◆ **Working data**:
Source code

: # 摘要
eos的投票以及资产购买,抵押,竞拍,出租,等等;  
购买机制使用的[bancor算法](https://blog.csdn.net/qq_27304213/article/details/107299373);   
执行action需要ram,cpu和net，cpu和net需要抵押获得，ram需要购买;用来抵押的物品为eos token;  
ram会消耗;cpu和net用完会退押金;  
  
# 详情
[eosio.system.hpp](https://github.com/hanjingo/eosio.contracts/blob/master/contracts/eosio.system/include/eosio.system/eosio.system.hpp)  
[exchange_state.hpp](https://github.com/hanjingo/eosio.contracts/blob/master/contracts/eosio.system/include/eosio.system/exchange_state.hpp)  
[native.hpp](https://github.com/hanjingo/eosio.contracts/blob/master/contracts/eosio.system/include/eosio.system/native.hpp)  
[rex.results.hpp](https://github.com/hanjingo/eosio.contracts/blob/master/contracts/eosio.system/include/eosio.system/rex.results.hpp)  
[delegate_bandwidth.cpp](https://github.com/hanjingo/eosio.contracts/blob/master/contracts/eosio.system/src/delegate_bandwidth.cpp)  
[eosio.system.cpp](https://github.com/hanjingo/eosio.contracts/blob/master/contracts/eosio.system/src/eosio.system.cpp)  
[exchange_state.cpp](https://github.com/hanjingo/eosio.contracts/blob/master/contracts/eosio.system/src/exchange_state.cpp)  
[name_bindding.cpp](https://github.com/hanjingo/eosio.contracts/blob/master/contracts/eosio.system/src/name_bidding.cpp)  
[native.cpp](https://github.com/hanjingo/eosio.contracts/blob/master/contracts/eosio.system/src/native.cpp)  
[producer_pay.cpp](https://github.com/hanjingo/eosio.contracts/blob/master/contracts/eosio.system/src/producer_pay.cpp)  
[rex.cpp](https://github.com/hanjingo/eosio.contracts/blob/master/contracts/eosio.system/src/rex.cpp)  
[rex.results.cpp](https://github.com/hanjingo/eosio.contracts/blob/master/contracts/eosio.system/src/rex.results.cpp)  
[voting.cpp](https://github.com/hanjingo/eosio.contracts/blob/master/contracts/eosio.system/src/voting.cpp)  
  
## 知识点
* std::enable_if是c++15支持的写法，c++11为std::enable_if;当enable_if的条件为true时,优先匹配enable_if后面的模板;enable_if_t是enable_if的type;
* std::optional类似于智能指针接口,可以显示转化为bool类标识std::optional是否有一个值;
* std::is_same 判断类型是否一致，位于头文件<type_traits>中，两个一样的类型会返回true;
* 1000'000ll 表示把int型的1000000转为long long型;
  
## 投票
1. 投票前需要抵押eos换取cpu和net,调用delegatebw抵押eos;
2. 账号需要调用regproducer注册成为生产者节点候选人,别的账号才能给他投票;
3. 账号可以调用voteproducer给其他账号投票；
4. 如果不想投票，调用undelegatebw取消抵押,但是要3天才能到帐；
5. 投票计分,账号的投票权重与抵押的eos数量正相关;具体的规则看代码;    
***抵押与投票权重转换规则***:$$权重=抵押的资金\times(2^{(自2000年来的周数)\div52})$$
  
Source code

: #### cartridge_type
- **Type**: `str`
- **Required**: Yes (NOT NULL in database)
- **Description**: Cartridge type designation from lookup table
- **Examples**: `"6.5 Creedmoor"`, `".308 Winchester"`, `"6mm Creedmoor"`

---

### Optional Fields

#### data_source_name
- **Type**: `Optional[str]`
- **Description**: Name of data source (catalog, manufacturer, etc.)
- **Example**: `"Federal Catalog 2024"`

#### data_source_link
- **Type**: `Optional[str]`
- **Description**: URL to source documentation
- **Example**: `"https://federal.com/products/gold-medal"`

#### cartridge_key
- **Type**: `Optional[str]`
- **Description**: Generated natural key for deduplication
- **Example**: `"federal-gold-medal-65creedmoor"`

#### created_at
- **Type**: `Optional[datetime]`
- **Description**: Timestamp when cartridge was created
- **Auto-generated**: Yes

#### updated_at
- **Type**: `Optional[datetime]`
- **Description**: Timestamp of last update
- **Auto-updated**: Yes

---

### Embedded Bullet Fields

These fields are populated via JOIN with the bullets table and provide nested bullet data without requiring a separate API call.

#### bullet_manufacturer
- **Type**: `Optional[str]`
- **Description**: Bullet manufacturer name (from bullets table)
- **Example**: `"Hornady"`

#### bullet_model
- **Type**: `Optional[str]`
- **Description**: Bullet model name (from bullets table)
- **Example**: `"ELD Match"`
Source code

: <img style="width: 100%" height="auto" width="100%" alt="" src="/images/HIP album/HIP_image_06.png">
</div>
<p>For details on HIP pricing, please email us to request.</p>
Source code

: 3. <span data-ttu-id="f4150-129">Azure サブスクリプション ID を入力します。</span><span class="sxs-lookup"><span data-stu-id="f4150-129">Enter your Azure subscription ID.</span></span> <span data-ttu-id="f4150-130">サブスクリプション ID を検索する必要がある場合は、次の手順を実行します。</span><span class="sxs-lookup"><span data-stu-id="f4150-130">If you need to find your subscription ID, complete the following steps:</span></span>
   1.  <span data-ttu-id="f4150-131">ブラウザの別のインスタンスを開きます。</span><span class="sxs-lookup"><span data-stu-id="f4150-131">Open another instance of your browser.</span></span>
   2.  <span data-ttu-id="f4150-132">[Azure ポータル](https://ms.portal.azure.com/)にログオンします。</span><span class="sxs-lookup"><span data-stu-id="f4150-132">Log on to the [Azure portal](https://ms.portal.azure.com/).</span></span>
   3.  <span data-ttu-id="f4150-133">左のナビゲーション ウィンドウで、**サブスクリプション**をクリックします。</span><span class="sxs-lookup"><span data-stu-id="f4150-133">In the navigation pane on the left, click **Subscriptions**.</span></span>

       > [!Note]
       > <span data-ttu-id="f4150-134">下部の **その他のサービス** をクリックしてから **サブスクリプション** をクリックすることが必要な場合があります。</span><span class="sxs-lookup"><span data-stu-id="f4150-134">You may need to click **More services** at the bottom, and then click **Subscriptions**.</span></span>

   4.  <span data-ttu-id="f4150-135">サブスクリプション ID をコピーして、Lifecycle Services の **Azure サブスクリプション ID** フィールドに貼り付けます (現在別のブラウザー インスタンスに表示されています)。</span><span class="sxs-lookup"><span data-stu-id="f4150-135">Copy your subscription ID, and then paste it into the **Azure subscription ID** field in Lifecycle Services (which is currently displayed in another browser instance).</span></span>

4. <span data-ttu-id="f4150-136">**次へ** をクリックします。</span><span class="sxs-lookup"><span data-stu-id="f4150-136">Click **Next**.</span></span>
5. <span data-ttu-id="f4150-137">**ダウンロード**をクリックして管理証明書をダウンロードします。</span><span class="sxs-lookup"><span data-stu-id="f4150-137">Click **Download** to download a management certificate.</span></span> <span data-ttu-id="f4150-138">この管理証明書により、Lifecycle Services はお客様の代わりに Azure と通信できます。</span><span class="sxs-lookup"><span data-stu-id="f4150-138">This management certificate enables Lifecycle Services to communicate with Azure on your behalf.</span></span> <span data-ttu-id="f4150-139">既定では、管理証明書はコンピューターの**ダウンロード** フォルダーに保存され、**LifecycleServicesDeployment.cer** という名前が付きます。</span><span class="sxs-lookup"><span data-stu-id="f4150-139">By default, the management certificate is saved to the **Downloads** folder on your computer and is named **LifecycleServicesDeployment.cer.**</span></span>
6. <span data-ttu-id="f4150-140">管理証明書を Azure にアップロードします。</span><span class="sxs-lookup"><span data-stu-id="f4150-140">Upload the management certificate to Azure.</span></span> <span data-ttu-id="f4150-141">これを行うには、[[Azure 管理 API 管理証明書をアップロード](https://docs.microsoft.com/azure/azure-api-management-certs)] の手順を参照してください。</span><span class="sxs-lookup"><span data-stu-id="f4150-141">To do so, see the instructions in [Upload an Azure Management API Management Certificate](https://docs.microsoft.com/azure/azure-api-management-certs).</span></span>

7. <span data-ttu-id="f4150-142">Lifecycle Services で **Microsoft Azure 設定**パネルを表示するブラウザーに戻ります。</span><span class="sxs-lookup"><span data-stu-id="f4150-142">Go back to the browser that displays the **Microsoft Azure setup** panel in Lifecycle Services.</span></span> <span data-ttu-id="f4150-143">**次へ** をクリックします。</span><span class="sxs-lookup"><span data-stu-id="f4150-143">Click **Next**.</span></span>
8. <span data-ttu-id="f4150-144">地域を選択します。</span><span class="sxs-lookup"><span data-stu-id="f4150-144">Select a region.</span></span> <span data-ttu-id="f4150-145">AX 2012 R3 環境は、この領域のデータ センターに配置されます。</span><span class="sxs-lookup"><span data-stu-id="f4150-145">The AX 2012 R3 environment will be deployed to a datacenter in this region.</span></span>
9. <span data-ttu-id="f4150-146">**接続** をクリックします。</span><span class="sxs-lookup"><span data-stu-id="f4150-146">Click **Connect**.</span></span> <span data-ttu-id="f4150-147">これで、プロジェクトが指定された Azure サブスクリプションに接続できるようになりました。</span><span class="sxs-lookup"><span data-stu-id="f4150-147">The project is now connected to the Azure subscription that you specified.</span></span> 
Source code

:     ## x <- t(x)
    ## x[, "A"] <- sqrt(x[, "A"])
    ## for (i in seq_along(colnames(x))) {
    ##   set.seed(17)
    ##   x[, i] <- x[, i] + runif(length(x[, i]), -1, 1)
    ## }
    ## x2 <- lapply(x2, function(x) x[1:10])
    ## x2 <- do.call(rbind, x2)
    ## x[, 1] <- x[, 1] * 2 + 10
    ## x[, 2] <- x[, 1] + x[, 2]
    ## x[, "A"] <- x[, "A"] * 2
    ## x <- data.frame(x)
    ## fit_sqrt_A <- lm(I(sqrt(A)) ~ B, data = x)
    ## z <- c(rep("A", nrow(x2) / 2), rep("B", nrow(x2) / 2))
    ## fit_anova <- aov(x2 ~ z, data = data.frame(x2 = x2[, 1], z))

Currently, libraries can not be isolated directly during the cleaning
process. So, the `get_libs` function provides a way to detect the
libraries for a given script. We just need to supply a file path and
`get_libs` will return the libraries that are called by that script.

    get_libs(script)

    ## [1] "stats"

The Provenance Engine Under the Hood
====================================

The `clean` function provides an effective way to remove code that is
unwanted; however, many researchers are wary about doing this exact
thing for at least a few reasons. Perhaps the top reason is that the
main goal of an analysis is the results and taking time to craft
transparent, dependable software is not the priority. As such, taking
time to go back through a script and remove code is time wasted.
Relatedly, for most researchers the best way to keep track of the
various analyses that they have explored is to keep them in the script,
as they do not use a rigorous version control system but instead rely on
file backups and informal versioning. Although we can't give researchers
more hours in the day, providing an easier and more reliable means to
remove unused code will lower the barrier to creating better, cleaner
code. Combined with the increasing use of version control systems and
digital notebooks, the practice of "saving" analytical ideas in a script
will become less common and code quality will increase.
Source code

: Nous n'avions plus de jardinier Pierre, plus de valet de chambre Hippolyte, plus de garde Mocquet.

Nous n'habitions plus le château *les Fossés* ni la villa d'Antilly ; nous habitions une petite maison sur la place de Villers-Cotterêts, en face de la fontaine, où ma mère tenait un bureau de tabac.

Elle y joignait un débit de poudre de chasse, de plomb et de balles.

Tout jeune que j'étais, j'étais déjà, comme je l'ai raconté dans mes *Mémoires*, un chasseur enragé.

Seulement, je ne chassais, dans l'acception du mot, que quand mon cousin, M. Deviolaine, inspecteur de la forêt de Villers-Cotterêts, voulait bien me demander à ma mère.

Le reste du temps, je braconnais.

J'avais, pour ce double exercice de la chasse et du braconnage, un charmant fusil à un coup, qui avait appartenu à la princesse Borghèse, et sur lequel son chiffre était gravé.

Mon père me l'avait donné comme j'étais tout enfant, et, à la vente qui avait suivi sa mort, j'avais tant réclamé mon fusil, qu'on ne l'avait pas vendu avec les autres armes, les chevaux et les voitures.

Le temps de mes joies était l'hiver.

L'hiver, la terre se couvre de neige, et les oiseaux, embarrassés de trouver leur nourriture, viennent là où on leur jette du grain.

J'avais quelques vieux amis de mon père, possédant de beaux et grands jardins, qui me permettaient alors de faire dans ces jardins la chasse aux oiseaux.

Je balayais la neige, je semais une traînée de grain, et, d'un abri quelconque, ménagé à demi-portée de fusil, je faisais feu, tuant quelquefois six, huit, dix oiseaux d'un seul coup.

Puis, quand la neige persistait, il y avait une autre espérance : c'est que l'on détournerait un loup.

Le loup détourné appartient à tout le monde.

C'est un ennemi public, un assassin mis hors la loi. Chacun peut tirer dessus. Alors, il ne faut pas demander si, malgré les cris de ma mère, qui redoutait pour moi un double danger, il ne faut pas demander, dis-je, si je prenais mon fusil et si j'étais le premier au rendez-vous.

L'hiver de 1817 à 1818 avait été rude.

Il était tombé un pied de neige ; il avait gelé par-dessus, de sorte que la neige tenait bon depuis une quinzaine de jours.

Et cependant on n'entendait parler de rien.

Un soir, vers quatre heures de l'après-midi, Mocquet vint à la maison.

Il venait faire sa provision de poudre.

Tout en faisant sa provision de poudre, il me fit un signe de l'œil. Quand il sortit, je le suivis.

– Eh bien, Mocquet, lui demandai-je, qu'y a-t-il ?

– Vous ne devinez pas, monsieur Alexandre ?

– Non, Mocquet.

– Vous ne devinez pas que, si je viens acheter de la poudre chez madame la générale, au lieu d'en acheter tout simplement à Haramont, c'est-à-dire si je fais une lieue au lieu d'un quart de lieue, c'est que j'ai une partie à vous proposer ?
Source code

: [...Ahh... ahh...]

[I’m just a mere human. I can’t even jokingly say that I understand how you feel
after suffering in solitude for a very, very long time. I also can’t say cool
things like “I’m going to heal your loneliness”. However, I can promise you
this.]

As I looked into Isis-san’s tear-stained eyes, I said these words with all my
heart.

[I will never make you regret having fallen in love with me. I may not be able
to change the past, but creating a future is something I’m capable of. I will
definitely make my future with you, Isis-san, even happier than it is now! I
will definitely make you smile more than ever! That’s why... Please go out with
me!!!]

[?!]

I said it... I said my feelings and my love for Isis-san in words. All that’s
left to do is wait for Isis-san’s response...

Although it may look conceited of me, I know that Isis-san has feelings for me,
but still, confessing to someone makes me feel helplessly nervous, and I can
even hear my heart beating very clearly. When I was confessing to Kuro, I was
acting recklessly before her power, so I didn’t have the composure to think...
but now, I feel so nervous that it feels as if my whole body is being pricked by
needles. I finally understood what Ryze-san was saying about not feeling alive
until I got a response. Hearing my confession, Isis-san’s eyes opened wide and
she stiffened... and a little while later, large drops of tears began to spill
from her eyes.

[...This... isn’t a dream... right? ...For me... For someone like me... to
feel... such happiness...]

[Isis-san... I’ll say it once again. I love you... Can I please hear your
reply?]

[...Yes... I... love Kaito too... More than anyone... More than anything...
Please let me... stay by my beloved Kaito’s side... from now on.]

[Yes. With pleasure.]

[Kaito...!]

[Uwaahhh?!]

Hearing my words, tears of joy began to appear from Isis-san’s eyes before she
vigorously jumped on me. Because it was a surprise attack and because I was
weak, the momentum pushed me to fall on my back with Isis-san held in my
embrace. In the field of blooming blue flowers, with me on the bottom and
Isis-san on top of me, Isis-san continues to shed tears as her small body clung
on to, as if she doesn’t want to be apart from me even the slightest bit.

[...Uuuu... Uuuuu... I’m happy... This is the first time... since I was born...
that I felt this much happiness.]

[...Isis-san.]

◆ **Task to carry out**:
Only a number is wanted: how many lines of the data above contain "gold"?

◆ **Exercise result**:
2